• _Quoted passage_:

Pelphrey, whose now-adult daughter is autistic, landed almost $23 million from the National Institutes of Health to better understand autistic gender differences in order to improve interventions.
Now in its third funding renewal, “This is one of the first big studies in the world to focus on girls and autism,” Pelphrey said. “It’s a mystery why boys are more vulnerable, and it also leads to girls being missed a good bit.”
Unfortunately, in addition to the educational and social setbacks that autism can cause, girls and young women with autism are more prone to anxiety and depression. Early intervention could help them receive much-needed services at a crucial time.
Pelphrey and his fellow researchers have been tracking, with parental permission, 450 children of various ages across the country. They hope to add more participants until they have reached 1,000 total – 500 boys and 500 girls.
The research, led by principal investigator and UVA graduate Allison Jack, now a professor at George Mason University, varies from MRI brain scans and genetic testing to detective work in the form of conversations with friends, family, teachers and community members who know the children best.
The researchers then collaborate with UVA’s School of Data Science and UVA’s School of Education and Human Development to illuminate the information using AI machine learning tools, resulting in individualized reports that may help pinpoint the underlying causes of the autism, Pelphrey said.
Current theory suggests that sometimes genetics can be implicated; other times autism may develop from environmental causes. He noted the remarkable frequency of sisters of boys with autism who don’t themselves develop autism. “There’s something about female development that helps them avoid it,” he said.
Though boys essentially serve as the control group in the ongoing studies, both boys and girls benefit from the expert attention, which may result in personalized interventions.

• _Exercise set_:
• 1. According to the autism research passage, how many children are the researchers currently tracking?
• 2. Translate this sentence from the autism research passage into Spanish: "Early intervention could help them receive much-needed services at a crucial time."
• 3. Rewrite the autism research passage starting at "The research, led" and ending at "the children best.", swapping "principal investigator" for "lead researcher".
The listing after this point has no connection to the autism research passage.

• _Saved data entries_:

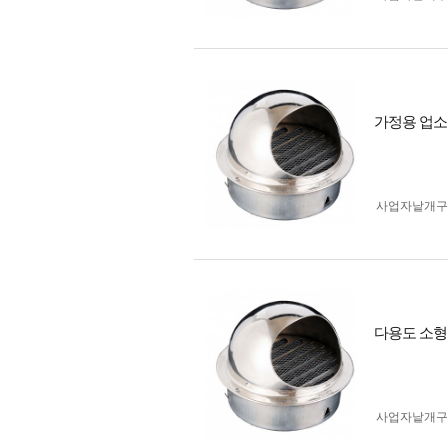
가정용 업소용
사업자 낱개
다용도 소형 
사업자 낱개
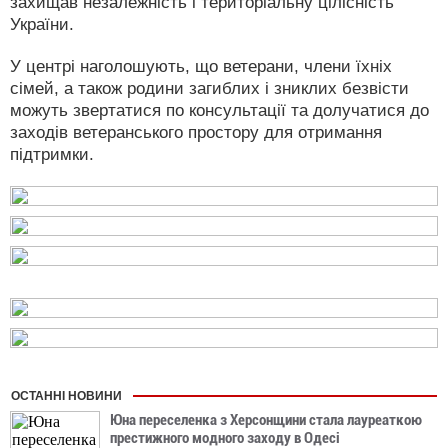
захищав незалежність і територіальну цілісність
України.
У центрі наголошують, що ветерани, члени їхніх
сімей, а також родини загиблих і зниклих безвісти
можуть звертатися по консультації та долучатися до
заходів ветеранського простору для отримання
підтримки.
ОСТАННІ НОВИНИ
Юна переселенка з Херсонщини стала лауреаткою
престижного модного заходу в Одесі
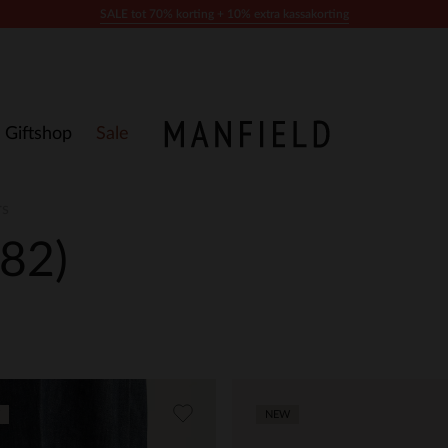
SALE tot 70% korting + 10% extra kassakorting
Giftshop
Sale
rs
182)
NEW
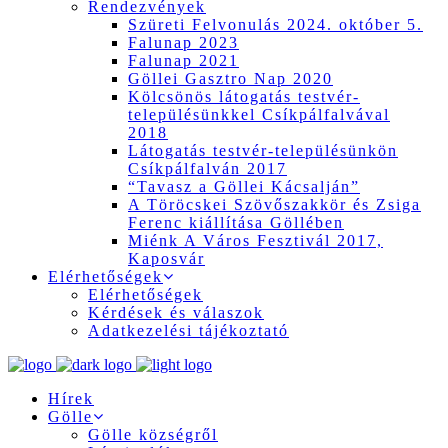
Rendezvények
Szüreti Felvonulás 2024. október 5.
Falunap 2023
Falunap 2021
Göllei Gasztro Nap 2020
Kölcsönös látogatás testvér-
településünkkel Csíkpálfalvával
2018
Látogatás testvér-településünkön
Csíkpálfalván 2017
“Tavasz a Göllei Kácsalján”
A Töröcskei Szövőszakkör és Zsiga
Ferenc kiállítása Göllében
Miénk A Város Fesztivál 2017,
Kaposvár
Elérhetőségek
Elérhetőségek
Kérdések és válaszok
Adatkezelési tájékoztató
Hírek
Gölle
Gölle községről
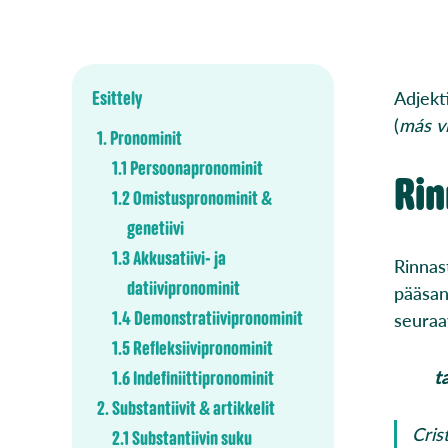
Adjekti
Esittely
(
más v
1. Pronominit
1.1 Persoonapronominit
Ri
1.2 Omistuspronominit &
genetiivi
1.3 Akkusatiivi- ja
Rinnas
datiivipronominit
pääsan
1.4 Demonstratiivipronominit
seuraa
1.5 Refleksiivipronominit
t
1.6 Indefiniittipronominit
2. Substantiivit & artikkelit
Cris
2.1 Substantiivin suku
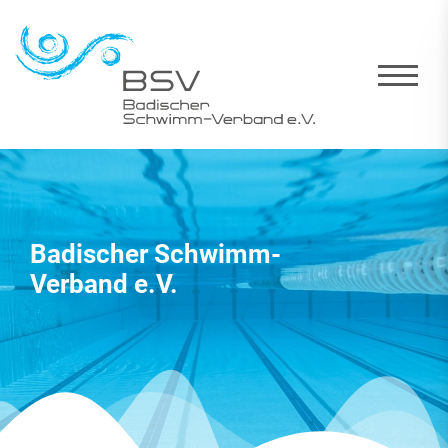
Badischer Schwimm-
Verband e.V.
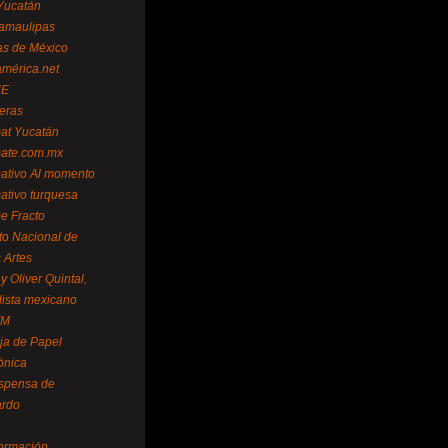
Yucatán
amaulipas
as de México
américa.net
NE
teras
mat Yucatán
mate.com.mx
mativo Al momento
mativo turquesa
me Fracto
uto Nacional de
 Artes
 Oliver Quintal,
dista mexicano
FM
ja de Papel
ónica
spensa de
ardo
formación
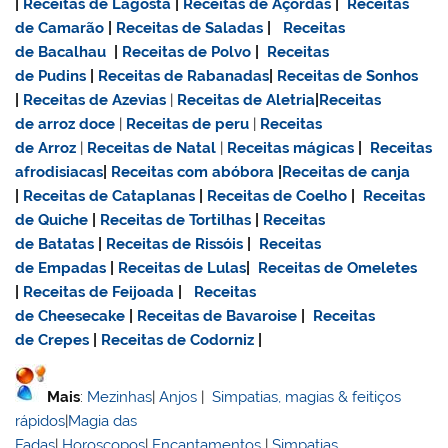
|
Receitas de Lagosta
|
Receitas de Açordas
|
Receitas
de Camarão
|
Receitas de Saladas
|
Receitas
de Bacalhau
|
Receitas de Polvo
|
Receitas
de Pudins
|
Receitas de Rabanadas
|
Receitas de Sonhos
|
Receitas de Azevias
|
Receitas de Aletria
|
Receitas
de
arroz doce
|
Receitas de
peru
|
Receitas
de Arroz
|
Receitas de Natal
|
Receitas mágicas
|
Receitas
afrodisiacas
|
Receitas com abóbora
|
Receitas de canja
|
Receitas de Cataplanas
|
Receitas de Coelho
|
Receitas
de Quiche
|
Receitas de Tortilhas
|
Receitas
de Batatas
|
Receitas de Rissóis
|
Receitas
de Empadas
|
Receitas de Lulas
|
Receitas de Omeletes
|
Receitas de Feijoada
|
Receitas
de Cheesecake
|
Receitas de Bavaroise
|
Receitas
de Crepes
|
Receitas de Codorniz
|
Mais
:
Mezinhas
|
Anjos
|
Simpatias, magias & feitiços
rápidos
|
Magia das
Fadas
|
Horoscopos
|
Encantamentos
|
Simpatias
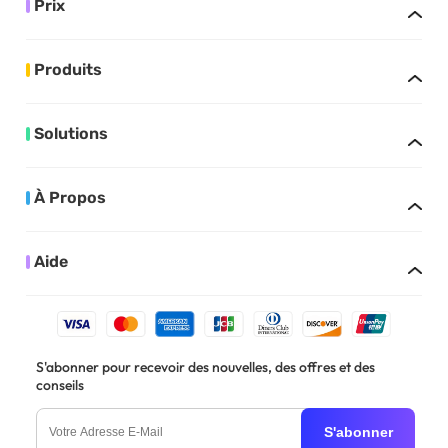
Prix
Produits
Solutions
À Propos
Aide
S'abonner pour recevoir des nouvelles, des offres et des
conseils
S'abonner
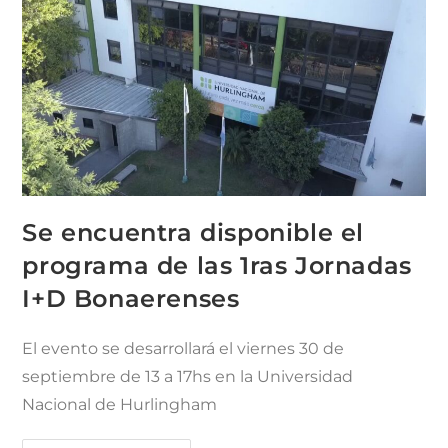
Se encuentra disponible el
programa de las 1ras Jornadas
I+D Bonaerenses
El evento se desarrollará el viernes 30 de
septiembre de 13 a 17hs en la Universidad
Nacional de Hurlingham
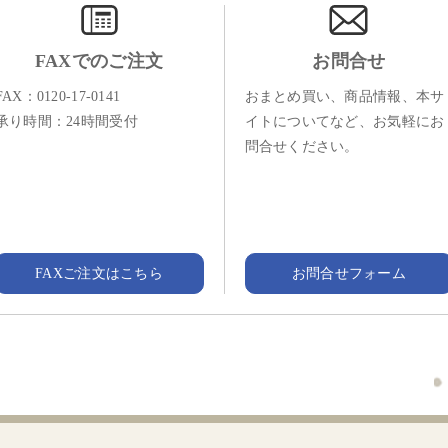
FAXでのご注文
お問合せ
FAX：0120-17-0141
おまとめ買い、商品情報、本サ
承り時間：24時間受付
イトについてなど、お気軽にお
問合せください。
FAXご注文はこちら
お問合せフォーム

• _Outputs in order_:
• 1. 450 children of various ages across the country.

• 2. La intervención temprana podría ayudarles a recibir servicios muy necesarios en un momento crucial.

• 3.
The research, led by lead researcher and UVA graduate Allison Jack, now a professor at George Mason University, varies from MRI brain scans and genetic testing to detective work in the form of conversations with friends, family, teachers and community members who know the children best.